[Stored entries]
Segment Open

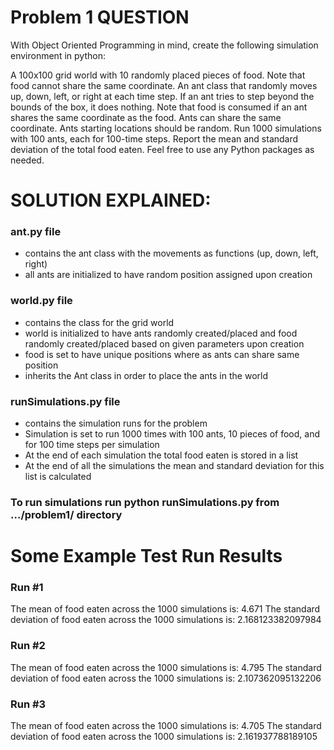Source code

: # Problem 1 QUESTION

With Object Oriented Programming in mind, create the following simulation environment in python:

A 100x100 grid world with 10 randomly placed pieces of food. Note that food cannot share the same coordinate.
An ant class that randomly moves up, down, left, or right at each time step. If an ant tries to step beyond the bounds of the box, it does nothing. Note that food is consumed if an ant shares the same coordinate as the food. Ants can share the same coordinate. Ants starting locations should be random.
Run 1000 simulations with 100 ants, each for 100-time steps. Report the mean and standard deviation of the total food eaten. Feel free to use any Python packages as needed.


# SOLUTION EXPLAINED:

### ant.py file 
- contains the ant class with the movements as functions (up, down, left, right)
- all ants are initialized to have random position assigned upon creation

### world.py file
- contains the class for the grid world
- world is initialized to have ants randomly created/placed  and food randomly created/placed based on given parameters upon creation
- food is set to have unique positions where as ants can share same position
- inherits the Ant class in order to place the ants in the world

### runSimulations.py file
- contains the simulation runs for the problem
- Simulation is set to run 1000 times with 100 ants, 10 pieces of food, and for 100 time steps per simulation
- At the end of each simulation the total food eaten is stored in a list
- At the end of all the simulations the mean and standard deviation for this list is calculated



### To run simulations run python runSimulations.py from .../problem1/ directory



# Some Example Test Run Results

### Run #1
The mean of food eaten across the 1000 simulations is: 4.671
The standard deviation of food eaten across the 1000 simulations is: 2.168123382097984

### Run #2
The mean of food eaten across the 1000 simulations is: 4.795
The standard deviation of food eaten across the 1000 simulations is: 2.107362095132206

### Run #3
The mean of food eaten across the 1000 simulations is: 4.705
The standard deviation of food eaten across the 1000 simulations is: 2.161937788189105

Segment Closed
Segment Open

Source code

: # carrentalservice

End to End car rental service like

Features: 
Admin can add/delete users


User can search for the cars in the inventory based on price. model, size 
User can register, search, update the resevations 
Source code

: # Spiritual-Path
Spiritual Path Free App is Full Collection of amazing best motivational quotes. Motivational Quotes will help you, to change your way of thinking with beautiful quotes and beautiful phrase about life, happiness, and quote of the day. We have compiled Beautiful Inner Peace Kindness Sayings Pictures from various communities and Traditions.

Segment Closed
Segment Open

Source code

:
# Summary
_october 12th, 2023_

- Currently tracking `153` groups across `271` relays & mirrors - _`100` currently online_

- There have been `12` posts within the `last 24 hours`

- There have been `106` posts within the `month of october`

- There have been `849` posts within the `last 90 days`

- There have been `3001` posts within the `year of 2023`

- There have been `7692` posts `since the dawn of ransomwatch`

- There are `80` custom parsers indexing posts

Segment Closed

Exercise description: Copy out, word for word, the part that begins with the line containing "User can search" and ends with the line containing "Spiritual Path Free", both included.

The completed task:
User can search for the cars in the inventory based on price. model, size 
User can register, search, update the resevations 
Source code

: # Spiritual-Path
Spiritual Path Free App is Full Collection of amazing best motivational quotes. Motivational Quotes will help you, to change your way of thinking with beautiful quotes and beautiful phrase about life, happiness, and quote of the day. We have compiled Beautiful Inner Peace Kindness Sayings Pictures from various communities and Traditions.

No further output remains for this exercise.